In writing this show, I wanted to explore what the idea of protest might mean to children and young people today. It’s so important that we do see change as possible, and don’t regard ourselves as helpless or without voice in society.
Do you particularly enjoy working on shows for a family audience? How, if at all, do you adapt your work for them?
I absolutely love it! I’ve always enjoyed working with younger kids, but in the last couple of years I’ve started writing with and for them much more than adult audiences. When the V&A approached me about making my first full-length show for children and families, I soon realised that this meant my writing must be consciously more poetic and linguistically playful. It was not about simplifying the way I write for a younger audience.
Like the best films for kids, we want our shows to work on more than one level. I enjoy sprinkling in a few moments throughout that whilst still making sense for the kids, are perhaps more aimed at making the parents chuckle or consider something in a different way too.
In terms of the practicalities of performing a show for kids, there are a few differences! As a parent myself I know that some days it feels like an insurmountable task just to getting your kids sat down at the same time, with none of them desperately needing a snack or the toilet or a nap, or all three. As a performer that just means getting used to a few more disruptions, and embracing the more leftfield or unexpected contributions during the interactive sections!
How have audiences so far been reacting to the show, and how does that make you feel?
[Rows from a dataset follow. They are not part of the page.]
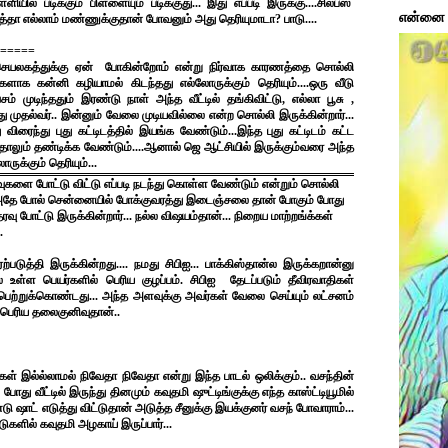
யில் படிக்கும் பிள்ளையும் படிக்குது... இது எப்படி இருக்கு....சிலபஸ்
என்னை ப
த்தா எல்லாம் மண்ணுக்குதான் போவனும் அது தெரியுமாடா? பாடு....
=====
லகத்துக்கு ஏன் போகின்றோம் என்று நிர்வாக காரணத்தை சொல்லி
ுகளாக கன்னி கழியாமல் கிடந்தது எல்லோருக்கும் தெரியும்....ஒரு வீடு
சம் முடிந்ததும் இரண்டு நாள் அந்த வீட்டில் தங்கிவிட்டு, எல்லா பூசு ,
புது முதல்வர்.. இன்னும் வேலை முடியவில்லை என்ற சொல்லி இருக்கின்றார்...
ிரைந்து புது கட்டிடத்தில் இயங்க வேண்டும்...இந்த புது கட்டிடம் கட்ட
ந்தாலும் தண்டிக்க வேண்டும்....ஆனால் ஜெ ஆட்சியில் இருக்கும்வரை அந்த
ுக்கும் தெரியும்...
களை போட்டு விட்டு எப்படி நடந்து கொள்ள வேண்டும் என்றும் சொல்லி
ம்..அதே போல் சென்னையில் போக்குவரத்து இடைஞ்சலை தான் போகும் போது
ு போட்டு இருக்கின்றார்... நல்ல விஷயம்தான்... நிறைய மாற்றங்க்கள்
.
ுத்தி இருக்கின்றது.... நமது சிபிஐ... பாக்கிஸ்தான்ல இருக்கறான்னு
் உள்ள பெயர்களில் பெரிய குழப்பம். சிபிஐ தேடப்படும் தீவிரவாதிகள்
ப பெற்றுக்கொண்டது... அந்த அளவுக்கு அவர்கள் வேலை செய்யும் லட்சனம்
ு பெரிய தலைகுனிவுதான்..
 இல்ல்லாமல் நிவேதா நிவேதா என்று இந்த பாடல் ஒலிக்கும்.. வசந்தின்
 போது வீட்டில் இருந்து தினமும் கவுதமி ஷுட்டிங்குக்கு எந்த காஸ்ட்டியூமில்
 ஷாட் எடுத்து விட்டுதான் அடுத்த சீனுக்கு இயக்குனர் வசந் போவாராம்...
்டுகளில் கவுதமி அழகாய் இருப்பார்...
As with the many young people I have collaborated with in workshops and residency projects over the years, I am seeing audience members struck by the realisation that they have the right to express themselves however they choose, and that by doing that creatively they can become a force of positivity and hope in the world around them. It is possible to help bring about the change they believe in – hopefully some of them will consider fighting for that change with poetry!